A Sabbath day for rest also shows us that we were created with limitations and that those limitations serve as a protection from self-reliance and burn out. Limitations are a good thing. Our Creator God modeled rest for us in the beginning and desires this for His creation as well. A Sabbath also tells us that God created us for more than work, although works are part of His plan for us (Ephesians 2:10). It is also a day of worship to our God, a day set apart for Him to be kept holy (Exodus 20:8). When we see rest as “unproductive” or not necessary, we fail to view the God-created, God-commanded concept of rest with spiritual eyes. Rest is productivity for your whole being.
Another purpose of rest is to show us that our value is not in our output and productivity. We have value because we are created in God’s image. Rest is not a reward. With God, we do not have to earn our worth. Our worth comes from Him. As Christians we need to see ourselves rightly to counter the world’s message of doing more to be worthy of rest (Matthew 6:26; 10:31; 12:12; John 3:16). We are in the Beloved and there is no amount of productivity or lack thereof, that can diminish our worth and eligibility for rest. You are also not useless because you are resting. Choosing rest and Sabbath-keeping causes me to live the other six days of the week differently in preparation for the Sabbath (Brueggman qtd in Comer, 2019). It frees me from the burden of constant work.
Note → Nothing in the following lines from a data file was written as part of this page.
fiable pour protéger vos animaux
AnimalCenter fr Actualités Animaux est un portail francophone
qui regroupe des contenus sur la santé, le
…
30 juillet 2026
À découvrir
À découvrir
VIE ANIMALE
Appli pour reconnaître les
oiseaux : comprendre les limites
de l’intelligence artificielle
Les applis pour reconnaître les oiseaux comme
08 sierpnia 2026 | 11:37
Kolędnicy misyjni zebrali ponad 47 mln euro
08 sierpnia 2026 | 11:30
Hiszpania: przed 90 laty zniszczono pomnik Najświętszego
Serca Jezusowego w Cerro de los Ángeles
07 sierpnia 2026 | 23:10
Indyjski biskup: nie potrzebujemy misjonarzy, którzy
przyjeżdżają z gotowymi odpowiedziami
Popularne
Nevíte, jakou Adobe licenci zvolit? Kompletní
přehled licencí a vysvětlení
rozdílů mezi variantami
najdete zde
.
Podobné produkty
There is another type of rest that is not just from labor but spiritual rest.
Our souls find rest in God when we experience communion with Him. This comes from a growing relationship with God in which we experience refreshment from time in His Word, with other believers, in prayer, worship and service. Spiritual rest can also occur amidst hardships. Our suffering is the opportunity to invite God into our suffering. It’s not that He isn’t there, but have we invited Him into our suffering journey, or we have allowed distance to come between us because we do not like what is happening. Christ says, “Come to me all who are weak and heavy laden, and I will give you rest.” Jesus too was a man of sorrows and acquainted with grief. This rest doesn’t necessarily mean a change of circumstance or difficulty but of soul rest. Soul rest is trusting God not just when life is easy, but when it’s hard and we can’t see or understand what is going on but by His Holy Spirit are able to trust Him with our unknowns and “not yets.” Soul rest is the peace that passes all understanding because we know that in all things God is working for the good of those who love Him (Philippians 4:6; Romans 8:28). This soul rest is the fruit of a growing relationship with God; it is supernatural. Rest is soul care.
So where do you tend to lean when it comes to rest?
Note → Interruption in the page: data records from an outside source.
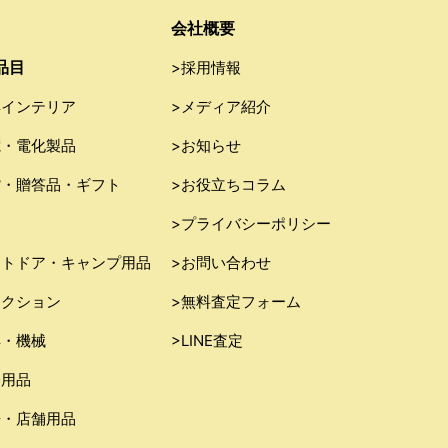
会社概要
品目
>採用情報
具インテリア
>メディア紹介
電・電化製品
>お知らせ
貨・贈答品・ギフト
>お役立ちコラム
器
>プライバシーポリシー
ウトドア・キャンプ用品
>お問い合わせ
レクション
>無料査定フォーム
具・機械
>LINE査定
務用品
房・店舗用品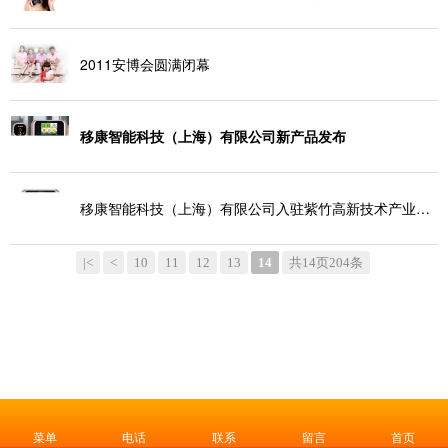
2011安博会圆满闭幕
移康智能科技（上海）有限公司新产品发布
移康智能科技（上海）有限公司入驻紫竹高新技术产业开发
|<
<
10
11
12
13
14
共14页204条
菜单
电话
联系
留言
首页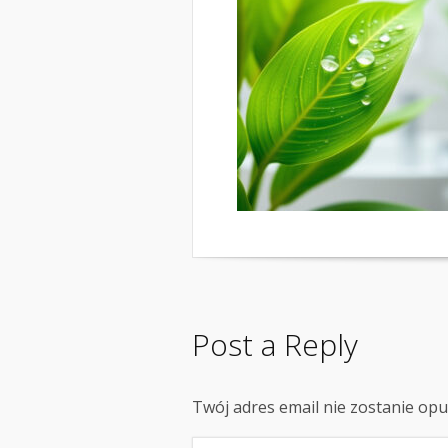
Post a Reply
Twój adres email nie zostanie op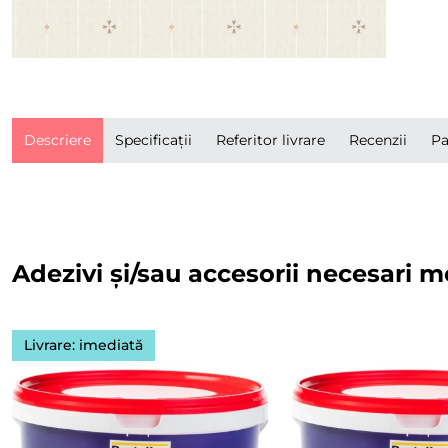
Descriere
Specificații
Referitor livrare
Recenzii
Pa
Adezivi și/sau accesorii necesari m
Livrare: imediată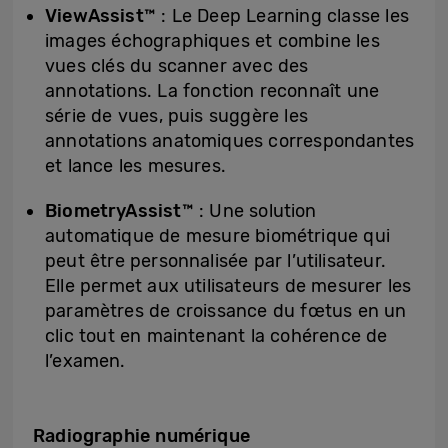
ViewAssist™
: Le Deep Learning classe les
images échographiques et combine les
vues clés du scanner avec des
annotations. La fonction reconnaît une
série de vues, puis suggère les
annotations anatomiques correspondantes
et lance les mesures.
BiometryAssist™
: Une solution
automatique de mesure biométrique qui
peut être personnalisée par l’utilisateur.
Elle permet aux utilisateurs de mesurer les
paramètres de croissance du fœtus en un
clic tout en maintenant la cohérence de
l’examen.
Radiographie numérique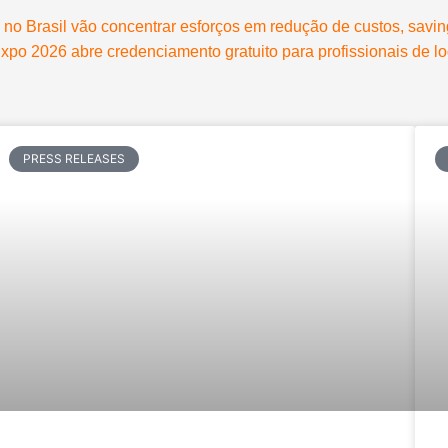
 Brasil vão concentrar esforços em redução de custos, savings
o 2026 abre credenciamento gratuito para profissionais de lo
PRESS RELEASES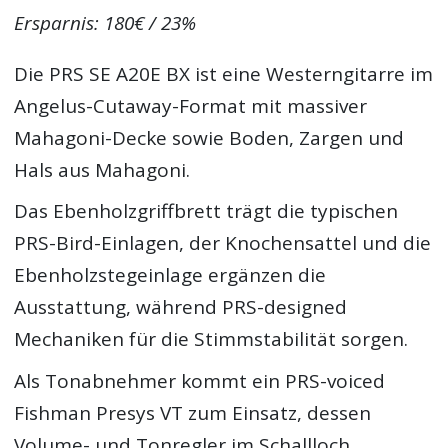
Ersparnis: 180€ / 23%
Die PRS SE A20E BX ist eine Westerngitarre im
Angelus-Cutaway-Format mit massiver
Mahagoni-Decke sowie Boden, Zargen und
Hals aus Mahagoni.
Das Ebenholzgriffbrett trägt die typischen
PRS-Bird-Einlagen, der Knochensattel und die
Ebenholzstegeinlage ergänzen die
Ausstattung, während PRS-designed
Mechaniken für die Stimmstabilität sorgen.
Als Tonabnehmer kommt ein PRS-voiced
Fishman Presys VT zum Einsatz, dessen
Volume- und Tonregler im Schallloch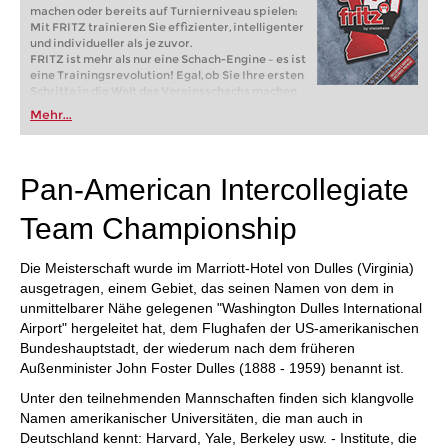
machen oder bereits auf Turnierniveau spielen:
Mit FRITZ trainieren Sie effizienter, intelligenter
und individueller als je zuvor.
FRITZ ist mehr als nur eine Schach-Engine – es ist
eine Trainingsrevolution! Egal, ob Sie Ihre ersten
Schritte in die Welt des Vereinsschachs machen
oder bereits auf Turnierniveau spielen: Mit
Mehr...
FRITZ trainieren Sie effizienter, intelligenter und
individueller als je zuvor.
Pan-American Intercollegiate
Team Championship
Die Meisterschaft wurde im Marriott-Hotel von Dulles (Virginia)
ausgetragen, einem Gebiet, das seinen Namen von dem in
unmittelbarer Nähe gelegenen "Washington Dulles International
Airport" hergeleitet hat, dem Flughafen der US-amerikanischen
Bundeshauptstadt, der wiederum nach dem früheren
Außenminister John Foster Dulles (1888 - 1959) benannt ist.
Unter den teilnehmenden Mannschaften finden sich klangvolle
Namen amerikanischer Universitäten, die man auch in
Deutschland kennt: Harvard, Yale, Berkeley usw. - Institute, die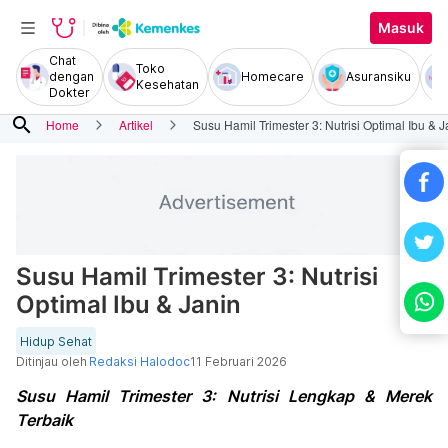
Masuk
Chat
Toko
dengan
Homecare
Asuransiku
Kesehatan
Dokter
search
Home
Artikel
Susu Hamil Trimester 3: Nutrisi Optimal Ibu & J
Susu Hamil Trimester 3: Nutrisi
Optimal Ibu & Janin
Hidup Sehat
Ditinjau oleh
Redaksi Halodoc
11 Februari 2026
Susu Hamil Trimester 3: Nutrisi Lengkap & Merek
Terbaik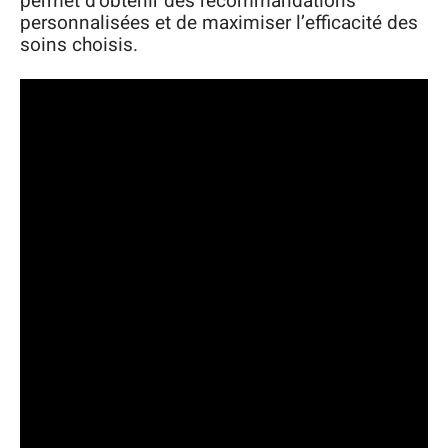
permet d’obtenir des recommandations
personnalisées et de maximiser l’efficacité des
soins choisis.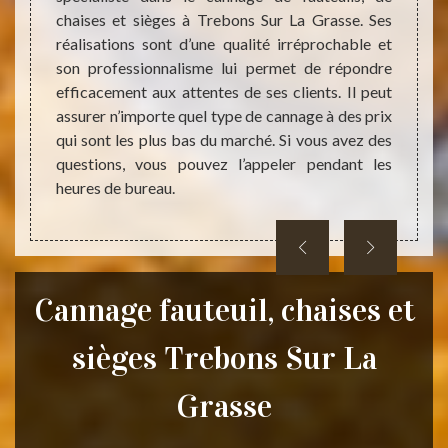
ez être
une ma
chaises et sièges à Trebons Sur La Grasse. Ses
 hauteur
de se 
réalisations sont d’une qualité irréprochable et
 connus
des ch
son professionnalisme lui permet de répondre
du coût
vous e
efficacement aux attentes de ses clients. Il peut
de vous
vous 
assurer n’importe quel type de cannage à des prix
valori
qui sont les plus bas du marché. Si vous avez des
appele
questions, vous pouvez l’appeler pendant les
heures de bureau.
Cannage fauteuil, chaises et
sièges Trebons Sur La
Grasse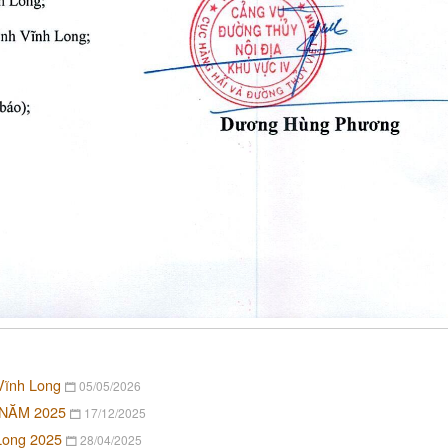
 Vĩnh Long
05/05/2026
NĂM 2025
17/12/2025
Long 2025
28/04/2025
Is it something you will get to? Do you feel like you must earn rest? Or are you able to yield yourself to your Creator and His design for you to have regular rest each week to bask in Him and the labors of the week? How are you being challenged to grow in soul care through rest in 2023?
Questions for reflection for Sabbath keeping:
- What work are you most proud of this week?
- What work did not go as well as you had hoped this week?
- How did you see God’s hand in your work this week?
- What work did you most enjoy this week?